ProteinProspector programs can handle multiply charged data from both positive and negative ion experiments. Simply specify the integer charge state corresponding to the m/z value. Absence of charge specification in the input defaults to a charge state of +1. Input data that has had the mass of the protons subtracted can be used; simply designate the charge as 0. The charge is used to convert the m/z value to an MH+ value for search purposes. Output will show the m/z value with the charge as a superscript.


Max. Reported Hits

This option is used to limit the maximum number of hits displayed. For example if the maximum number of reported hits is set to 50 and there are 100 hits then only the first 50 hits are displayed.


Sample ID (comment)

This option allows a user defined comment or sample identifier to be added the output.


Composition Ions

Searches can be restricted to matching sequences containing particular amino acid(s) by checking the appropriate boxes. This information can be derived from the masses of immonium and related low-mass ions or high-mass ions indicating side-chain losses from the parent ion. The programs do not actually use the mass values but instead filter the matched sequence for the presence of the designated amino acid(s).

In MS-Tag the masses of immonium and related low-mass ions can also be placed directly in the fragment-ion mass window. MS-Tag invokes the same rules as conveyed in the check box chart, and converts the masses to AA characters and filters matched sequences as above for presence of the described amino acid(s).

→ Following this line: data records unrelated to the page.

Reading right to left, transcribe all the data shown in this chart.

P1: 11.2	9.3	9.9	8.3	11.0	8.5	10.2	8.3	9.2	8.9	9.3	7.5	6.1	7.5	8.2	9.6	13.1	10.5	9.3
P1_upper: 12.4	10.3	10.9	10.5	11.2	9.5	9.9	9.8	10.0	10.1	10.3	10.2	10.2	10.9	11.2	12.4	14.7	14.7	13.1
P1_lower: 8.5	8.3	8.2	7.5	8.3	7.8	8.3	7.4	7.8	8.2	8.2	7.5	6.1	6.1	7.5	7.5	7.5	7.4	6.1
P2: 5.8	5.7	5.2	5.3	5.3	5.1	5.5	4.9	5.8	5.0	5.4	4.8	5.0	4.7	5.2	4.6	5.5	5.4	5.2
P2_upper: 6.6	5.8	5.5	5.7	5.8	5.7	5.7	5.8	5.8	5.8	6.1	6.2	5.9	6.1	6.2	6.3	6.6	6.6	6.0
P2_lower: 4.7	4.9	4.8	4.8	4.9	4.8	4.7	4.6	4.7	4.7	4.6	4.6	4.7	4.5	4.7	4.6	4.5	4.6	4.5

ProteinProspector server administrators can control these immonium ion rules by editing the immonium.txt file.


Absent Amino Acids

Both MS-Comp and MS-Tag UnKnome consider the 20 naturally occurring amino acids as a default. If you know that your unknown peptide doesn't contain particular amino acids you can narrow the range of the search by excluding them. You might also wish to exclude either Leucine or Isoleucine.


Modified Amino Acids Possibly Present

Both MS-Comp and MS-Tag UnKnome consider the 20 naturally occurring amino acids as a default. They can also optionally include the following:

  • m - Oxidized Methionine
  • q - Pyroglutamic Acid
  • h - Homoserine Lactone
  • s - Phosphorylated Serine
  • t - Phosphorylated Threonine
  • y - Phosphorylated Tyrosine
  • u - A User Specified Amino Acid


    Instrument

    Some ProteinProspector parameters are specific to an instrument type. Server administrators can modify these parameters or add new instrument types by editing the instrument.txt file.